Annika’s approach wasn’t an instant fix by any means. The arguments came and went for months, but Sophia learned from this process so well that by the time she reached elementary school, she was an expert at conflict resolution. At our first parent meeting, her first-grade teacher called Sophia a “sunshine girl” who “spreads peace wherever she goes.” As proud as I am of her, I know Sophia did not get that skill from me. I’m a little shorter on patience than I would like to be, and I would give my left arm for Sophia not to inherit that problem. That she doesn’t have my temper is part nature—despite a few toddler disputes, Sophia has always tended toward gentleness—but it is also part nurture. Controlling her temper, and dealing with those of others, was a skill she learned from her kita teachers.
It took me a long time to realize that children, even very young ones, need adults other than their parents, that we parents are limited by our own characters and experiences in what we can teach our kids. Of course, these other adults—teachers, relatives, neighbors, and friends—can never take the place of parents, but they can teach our children things that we parents can’t. And sometimes, children need to be away from the strong influence of their parents to help establish themselves—even if they are only three or four.
Kita Trips
Before moving to Germany, I would have never considered letting my small children stay somewhere overnight without me. Soon after moving, I learned that from a young age German children try out übernachten (“overnights”) with grandparents, other friends, and even at their kita.
At Sophia’s first
kita, just before she turned four, a new, very enthusiastic (and very tattooed) young kita instructor offered to take all the kids to a camp for two nights. Another teacher would come along, as well as a parent chaperone, for fifteen kids. This made me, as well as many of the German parents, nervous. It was a voluntary experience, but nearly all the parents agreed to let the children try it. Sophia was excited to go. After talking it over with another mother, Judith, whose daughter was friends with Sophia, we agreed to the trip. The two girls would have each other, we thought. Still, we had our phones ready and mapped out how to get to the camp for what we expected would be a middle-of-the-night phone call to pick up our stressed-out daughters. The phone call never came.
After the second day, I rushed to the kita to pick up Sophia, worried that I would be met with tears. On the walk to the kita through the path in Treptower Park, I saw a lovely sight ahead of me: a string of kids holding hands with their two teachers, singing songs as they walked. Sophia was on the end next to her sleepy friend. When I caught up with them, Sophia babbled to me all about her adventures, which sounded pretty much like any day at kita except longer: “We read books. We played in the garden. We had all these bouncy balls!” Then I took her home, and she fell asleep and slept for twelve hours straight.

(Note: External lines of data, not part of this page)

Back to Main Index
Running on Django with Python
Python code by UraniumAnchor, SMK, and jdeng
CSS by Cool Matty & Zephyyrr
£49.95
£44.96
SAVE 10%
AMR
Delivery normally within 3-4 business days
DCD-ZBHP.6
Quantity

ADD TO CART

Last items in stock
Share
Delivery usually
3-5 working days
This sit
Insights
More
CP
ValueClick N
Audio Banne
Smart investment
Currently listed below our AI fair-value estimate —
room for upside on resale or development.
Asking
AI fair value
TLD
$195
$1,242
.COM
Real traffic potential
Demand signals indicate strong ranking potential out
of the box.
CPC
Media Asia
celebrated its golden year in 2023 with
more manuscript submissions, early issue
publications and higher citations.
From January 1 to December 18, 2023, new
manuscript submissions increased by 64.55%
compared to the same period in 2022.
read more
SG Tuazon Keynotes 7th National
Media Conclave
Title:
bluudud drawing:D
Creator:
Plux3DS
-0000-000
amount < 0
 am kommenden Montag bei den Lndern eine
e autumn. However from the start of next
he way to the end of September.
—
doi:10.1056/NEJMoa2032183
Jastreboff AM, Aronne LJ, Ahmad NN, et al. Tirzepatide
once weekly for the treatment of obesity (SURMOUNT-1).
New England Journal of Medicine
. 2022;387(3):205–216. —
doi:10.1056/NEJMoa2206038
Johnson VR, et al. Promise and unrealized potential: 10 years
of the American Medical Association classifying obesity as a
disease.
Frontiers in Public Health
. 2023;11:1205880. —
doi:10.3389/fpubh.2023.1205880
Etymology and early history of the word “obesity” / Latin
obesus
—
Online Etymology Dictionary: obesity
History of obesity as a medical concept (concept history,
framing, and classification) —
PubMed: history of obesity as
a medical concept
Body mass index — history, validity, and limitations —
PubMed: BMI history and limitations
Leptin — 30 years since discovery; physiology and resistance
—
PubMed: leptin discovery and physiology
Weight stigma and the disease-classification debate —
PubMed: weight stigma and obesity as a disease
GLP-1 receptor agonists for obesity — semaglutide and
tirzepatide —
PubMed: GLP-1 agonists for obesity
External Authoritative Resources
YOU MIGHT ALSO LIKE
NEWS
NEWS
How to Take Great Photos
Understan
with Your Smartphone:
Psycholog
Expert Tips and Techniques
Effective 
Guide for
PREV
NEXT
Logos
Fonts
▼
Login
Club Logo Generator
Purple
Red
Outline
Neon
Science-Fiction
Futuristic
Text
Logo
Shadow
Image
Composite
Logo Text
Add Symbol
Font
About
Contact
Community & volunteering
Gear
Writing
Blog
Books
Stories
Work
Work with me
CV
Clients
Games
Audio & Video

At her new international kita, the children had an overnight in the building itself. They played games, took a tour of the neighborhood, and had a disco party. Still no phone call home, but she slept well that time (thanks, I assume, to the disco dancing).
Writing on the parenting site Mobile-elternmagazine, German psychologist Gisela Preuschoff calls the first overnight separation for children “a psychological achievement.” I particularly like how she describes handling this difficult milestone: “… fear also helps us grow, if we learn to overcome it. Letting go and hanging on belong together in life like the ebb and flow of the tides. Again and again, we encounter some situations where we have to hold on, and others where we have to let go.”